Start of Block

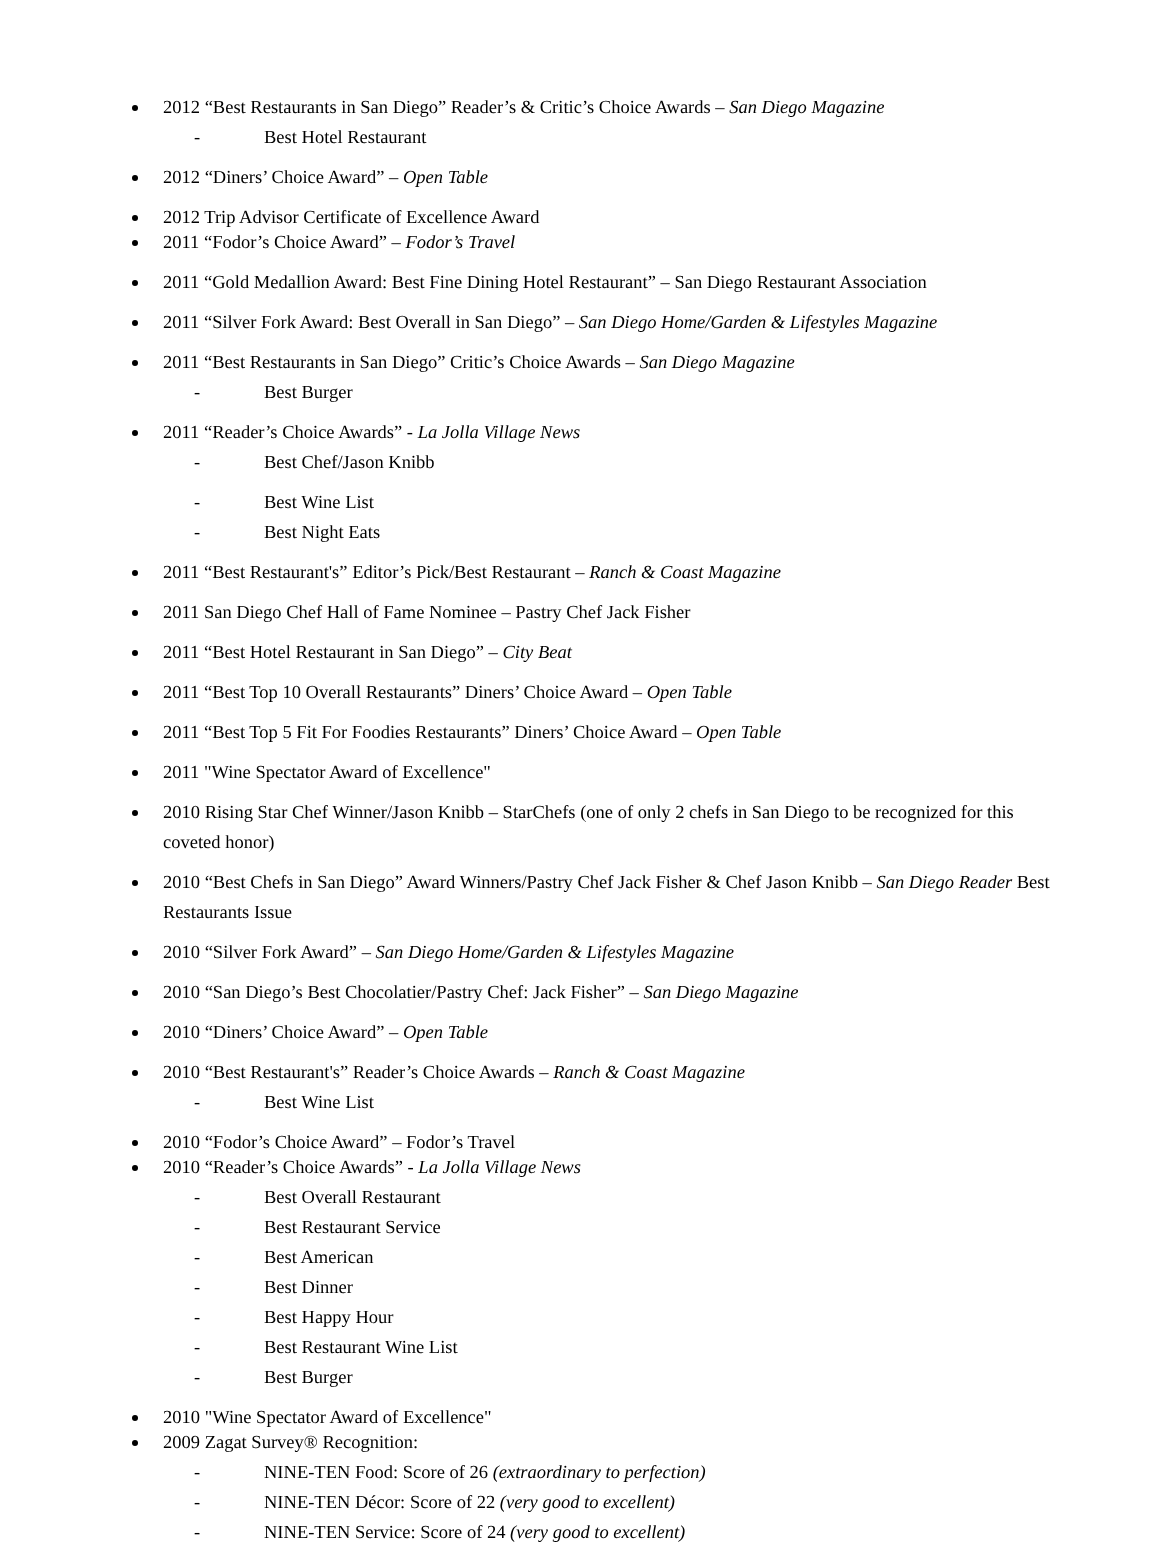2012 “Best Restaurants in San Diego” Reader’s & Critic’s Choice Awards – San Diego Magazine
- Best Hotel Restaurant
2012 “Diners’ Choice Award” – Open Table
2012 Trip Advisor Certificate of Excellence Award
2011 “Fodor’s Choice Award” – Fodor’s Travel
2011 “Gold Medallion Award: Best Fine Dining Hotel Restaurant” – San Diego Restaurant Association
2011 “Silver Fork Award: Best Overall in San Diego” – San Diego Home/Garden & Lifestyles Magazine
2011 “Best Restaurants in San Diego” Critic’s Choice Awards – San Diego Magazine
- Best Burger
2011 “Reader’s Choice Awards” - La Jolla Village News
- Best Chef/Jason Knibb
- Best Wine List
- Best Night Eats
2011 “Best Restaurant's” Editor’s Pick/Best Restaurant – Ranch & Coast Magazine
2011 San Diego Chef Hall of Fame Nominee – Pastry Chef Jack Fisher
2011 “Best Hotel Restaurant in San Diego” – City Beat
2011 “Best Top 10 Overall Restaurants” Diners’ Choice Award – Open Table
2011 “Best Top 5 Fit For Foodies Restaurants” Diners’ Choice Award – Open Table
2011 "Wine Spectator Award of Excellence"
2010 Rising Star Chef Winner/Jason Knibb – StarChefs (one of only 2 chefs in San Diego to be recognized for this coveted honor)
2010 “Best Chefs in San Diego” Award Winners/Pastry Chef Jack Fisher & Chef Jason Knibb – San Diego Reader Best Restaurants Issue
2010 “Silver Fork Award” – San Diego Home/Garden & Lifestyles Magazine
2010 “San Diego’s Best Chocolatier/Pastry Chef: Jack Fisher” – San Diego Magazine
2010 “Diners’ Choice Award” – Open Table
2010 “Best Restaurant's” Reader’s Choice Awards – Ranch & Coast Magazine
- Best Wine List
2010 “Fodor’s Choice Award” – Fodor’s Travel
2010 “Reader’s Choice Awards” - La Jolla Village News
- Best Overall Restaurant
- Best Restaurant Service
- Best American
- Best Dinner
- Best Happy Hour
- Best Restaurant Wine List
- Best Burger
2010 "Wine Spectator Award of Excellence"
2009 Zagat Survey® Recognition:
- NINE-TEN Food: Score of 26 (extraordinary to perfection)
- NINE-TEN Décor: Score of 22 (very good to excellent)
- NINE-TEN Service: Score of 24 (very good to excellent)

End of Block

### TASK STATEMENT:
Count the lines of the data that include the string "Ranch", and give only that number.

### ANSWER TO THE EXERCISE:
2